#### What to work on:
In the records below, convert the part that opens with the line containing "ЕВРОЭТИКЕТКА" and closes with the line containing "来， AutoHotkey 的更新基本停滞了。" into a JSON list of strings, one string per line, with blank lines and pictures left out.

#### Data listing:
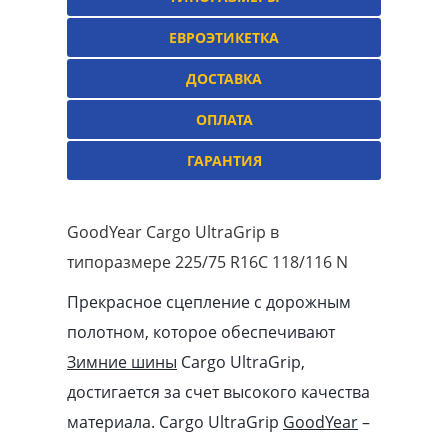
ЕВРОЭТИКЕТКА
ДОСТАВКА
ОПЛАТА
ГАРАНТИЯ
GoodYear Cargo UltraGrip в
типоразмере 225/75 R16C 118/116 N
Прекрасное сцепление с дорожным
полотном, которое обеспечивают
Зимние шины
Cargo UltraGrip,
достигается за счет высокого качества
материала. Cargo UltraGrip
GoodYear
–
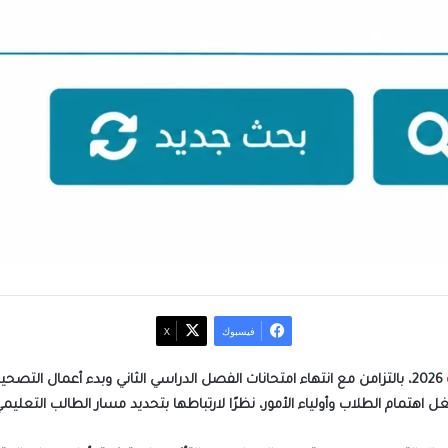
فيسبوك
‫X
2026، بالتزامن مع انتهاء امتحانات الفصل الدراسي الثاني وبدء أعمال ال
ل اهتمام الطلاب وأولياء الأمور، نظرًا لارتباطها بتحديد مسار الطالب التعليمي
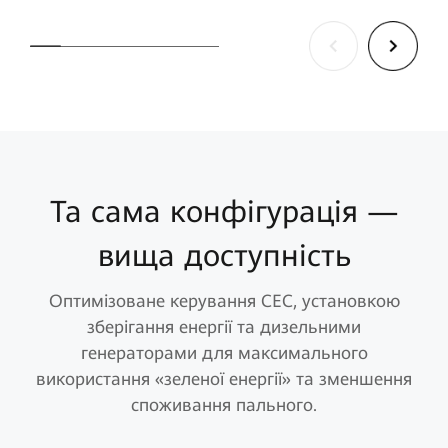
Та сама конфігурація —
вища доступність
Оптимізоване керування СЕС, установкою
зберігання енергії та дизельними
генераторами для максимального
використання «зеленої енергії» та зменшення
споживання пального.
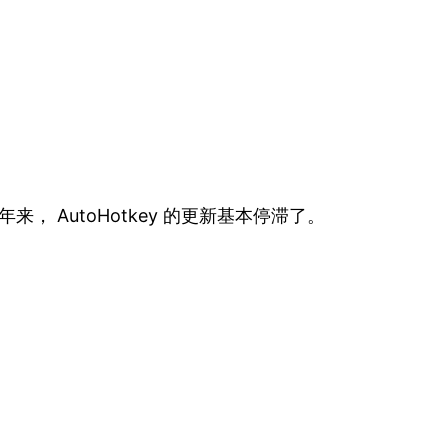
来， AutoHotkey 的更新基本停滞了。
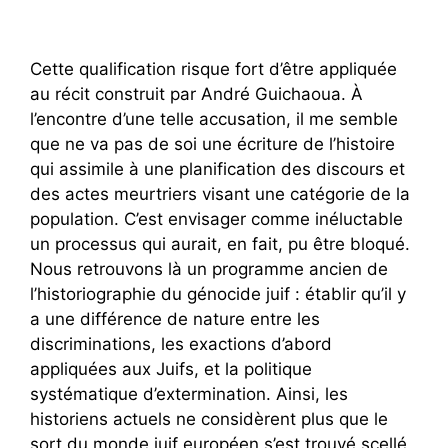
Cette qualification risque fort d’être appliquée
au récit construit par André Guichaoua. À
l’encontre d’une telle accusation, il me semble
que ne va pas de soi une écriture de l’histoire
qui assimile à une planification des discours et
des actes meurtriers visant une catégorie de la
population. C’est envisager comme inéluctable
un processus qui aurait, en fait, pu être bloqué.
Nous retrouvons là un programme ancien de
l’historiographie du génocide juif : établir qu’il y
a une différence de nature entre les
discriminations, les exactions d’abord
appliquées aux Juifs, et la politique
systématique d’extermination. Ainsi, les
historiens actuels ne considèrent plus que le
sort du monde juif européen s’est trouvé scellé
--
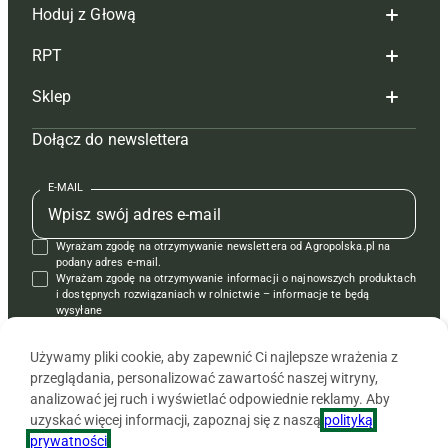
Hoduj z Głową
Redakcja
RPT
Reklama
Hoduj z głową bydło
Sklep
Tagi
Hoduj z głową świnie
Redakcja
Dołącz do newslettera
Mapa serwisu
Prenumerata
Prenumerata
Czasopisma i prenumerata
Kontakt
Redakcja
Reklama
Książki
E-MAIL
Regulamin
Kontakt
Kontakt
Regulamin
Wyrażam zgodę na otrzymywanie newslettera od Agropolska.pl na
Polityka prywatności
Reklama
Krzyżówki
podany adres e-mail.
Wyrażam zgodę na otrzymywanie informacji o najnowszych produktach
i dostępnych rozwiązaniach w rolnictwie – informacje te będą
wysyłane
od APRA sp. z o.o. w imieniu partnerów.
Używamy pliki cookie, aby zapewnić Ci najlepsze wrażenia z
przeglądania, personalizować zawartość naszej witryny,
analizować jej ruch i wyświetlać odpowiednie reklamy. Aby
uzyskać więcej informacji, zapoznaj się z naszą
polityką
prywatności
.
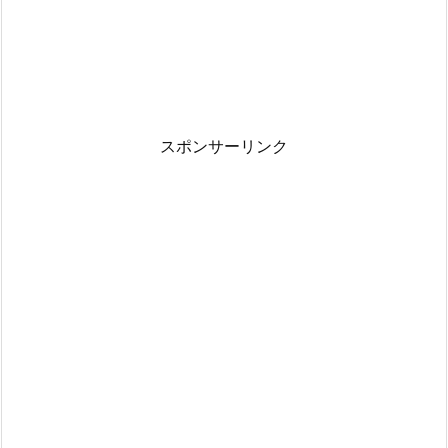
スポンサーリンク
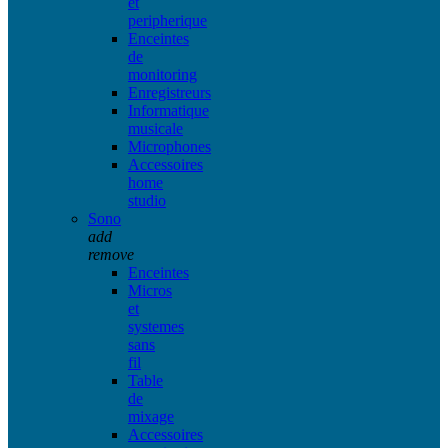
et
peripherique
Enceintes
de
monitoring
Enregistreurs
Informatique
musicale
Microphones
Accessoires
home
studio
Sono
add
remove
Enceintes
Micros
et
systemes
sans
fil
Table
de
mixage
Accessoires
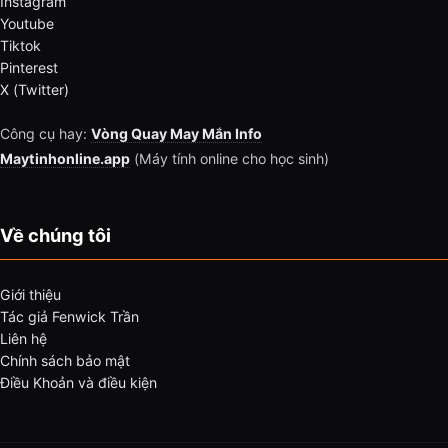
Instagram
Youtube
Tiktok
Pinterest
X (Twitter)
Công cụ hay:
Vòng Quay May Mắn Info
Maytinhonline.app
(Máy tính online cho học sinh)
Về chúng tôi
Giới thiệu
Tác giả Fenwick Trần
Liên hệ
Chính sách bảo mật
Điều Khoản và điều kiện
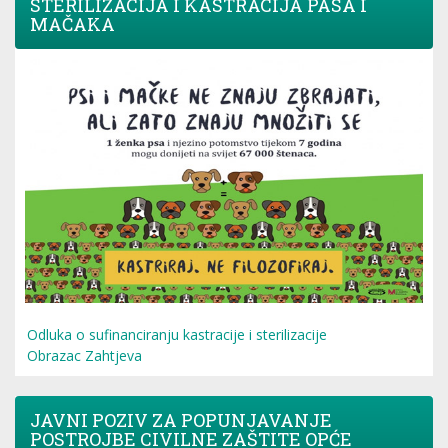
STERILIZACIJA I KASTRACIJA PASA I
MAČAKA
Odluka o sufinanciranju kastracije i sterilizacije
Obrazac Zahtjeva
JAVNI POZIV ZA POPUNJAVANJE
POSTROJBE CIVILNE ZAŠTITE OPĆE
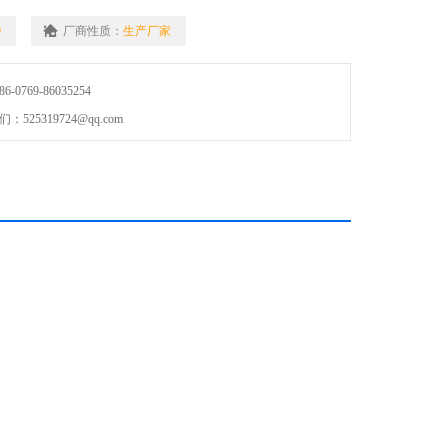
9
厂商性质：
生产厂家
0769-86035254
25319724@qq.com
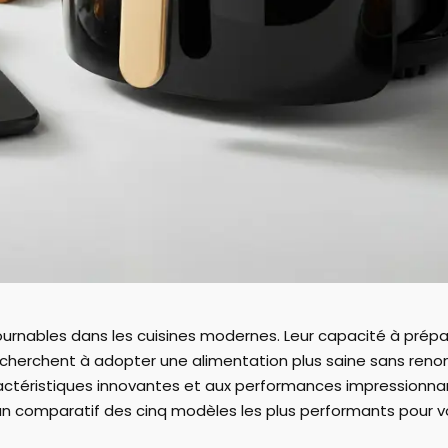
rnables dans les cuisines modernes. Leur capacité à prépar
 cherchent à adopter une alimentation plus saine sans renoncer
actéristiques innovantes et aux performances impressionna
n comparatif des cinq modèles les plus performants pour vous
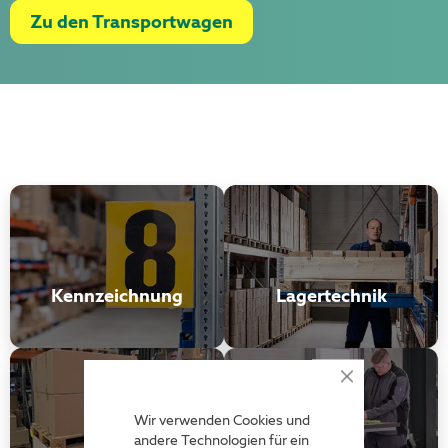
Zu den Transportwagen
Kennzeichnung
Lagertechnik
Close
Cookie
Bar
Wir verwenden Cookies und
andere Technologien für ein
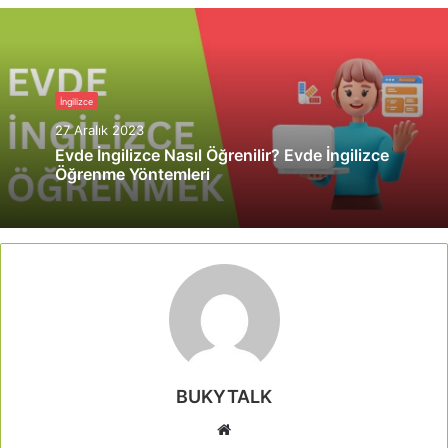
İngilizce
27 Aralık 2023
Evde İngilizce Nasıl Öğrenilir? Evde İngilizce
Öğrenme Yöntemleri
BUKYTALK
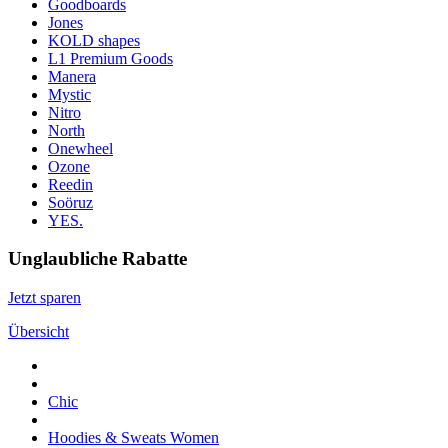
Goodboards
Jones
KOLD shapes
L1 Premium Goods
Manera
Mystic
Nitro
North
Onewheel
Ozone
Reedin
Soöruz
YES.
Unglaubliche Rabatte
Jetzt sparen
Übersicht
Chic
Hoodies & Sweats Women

#### Solution to this problem:
[
  "ЕВРОЭТИКЕТКА",
  "ДОСТАВКА",
  "ОПЛАТА",
  "ГАРАНТИЯ",
  "GoodYear Cargo UltraGrip в",
  "типоразмере 225/75 R16C 118/116 N",
  "Прекрасное сцепление с дорожным",
  "полотном, которое обеспечивают",
  "Зимние шины",
  "Cargo UltraGrip,",
  "достигается за счет высокого качества",
  "материала. Cargo UltraGrip",
  "GoodYear",
  "–",
  "فيسبوك",
  "‫X",
  "2026، بالتزامن مع انتهاء امتحانات الفصل الدراسي الثاني وبدء أعمال ال",
  "ل اهتمام الطلاب وأولياء الأمور، نظرًا لارتباطها بتحديد مسار الطالب التعليمي",
  "Та сама конфігурація —",
  "вища доступність",
  "Оптимізоване керування СЕС, установкою",
  "зберігання енергії та дизельними",
  "генераторами для максимального",
  "використання «зеленої енергії» та зменшення",
  "споживання пального.",
  "来， AutoHotkey 的更新基本停滞了。"
]